Demian Smith, global head of marine at Torus Insurance, says: “The use of armed guards is a useful adjunct to BMP3 and 4 for shipowners to prevent piracy. That is provided they are adequately qualified, that they contract on the right basis, and carry the right level of liability insurance.
“This is something that is necessary, particularly due to the potential for a reduction in naval support because of individual countries, particularly those within Europe, implementing austerity measures meaning they cannot afford to provide the naval protection that they do now.”
However, Berg expresses a common anxiety among insurers when he says the use of armed guards onboard vessels will increase the risk of escalating violence, with the potential of major harm to crews, the environment, hull and cargo. In his view the problem of piracy cannot simply be passed onto shipowners or insurers.
He says: “The community of states has yet to crack down on piracy with the necessary resolve. Sustainable concepts for pacifying the affected regions are still very patchy.
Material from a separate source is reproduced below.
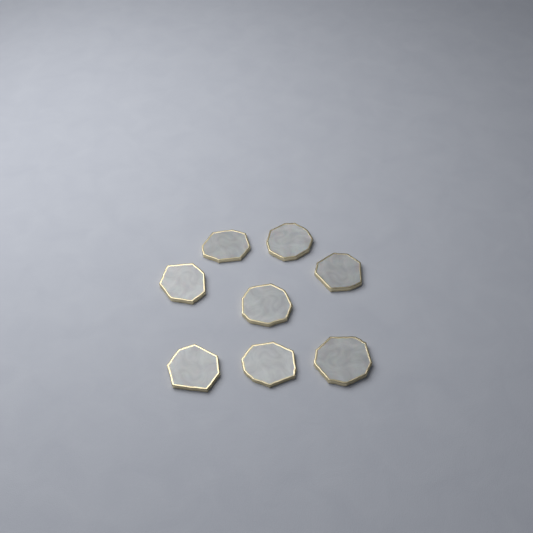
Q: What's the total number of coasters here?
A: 8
Military measures to improve the situation in the short term may be a step in the right direction but, unfortunately, they are not effective enough.
“Legal systems must be adapted to interlock more effectively. Only international regulations allowing the systematic criminal prosecution and conviction of criminals can act as a deterrent. And only the existence of a functioning state and legal system linked to economic stability can provide the necessary conditions to prevent criminal acts.”
The UK government and piracy
In the past two months, the coalition government, led by David Cameron, pictured, has taken a strong stance in a bid to help tackle piracy. In October, Cameron announced that the government was seeking to legalise armed guards on ships sailing under the British fl ag. The guards would only be permitted when passing through dangerous waters, such as the Red Sea and the Gulf of Aden.
Last week, the Prime Minister, made a speech at the Lord Mayor's Banquet condemning Somalia as a "failed state" and pledged to host a conference on how to tackle piracy in London next year.
Cameron said: "Somalia is a failed state that directly threatens British interests. Tourists and aid workers kidnapped. Young British minds poisoned by radicalism. Mass migration. Vital trade routes disrupted. Meanwhile, Somalis themselves suffer extreme famine, made worse by violence and some of the worst poverty on earth. We shouldn't tolerate this. Somali pirates aren't invincible: they are violent and lawless men in small boats and it is time we properly stood up to them. That's why British vessels can now carry arms. But there is a real and pressing need to pull together the international effort."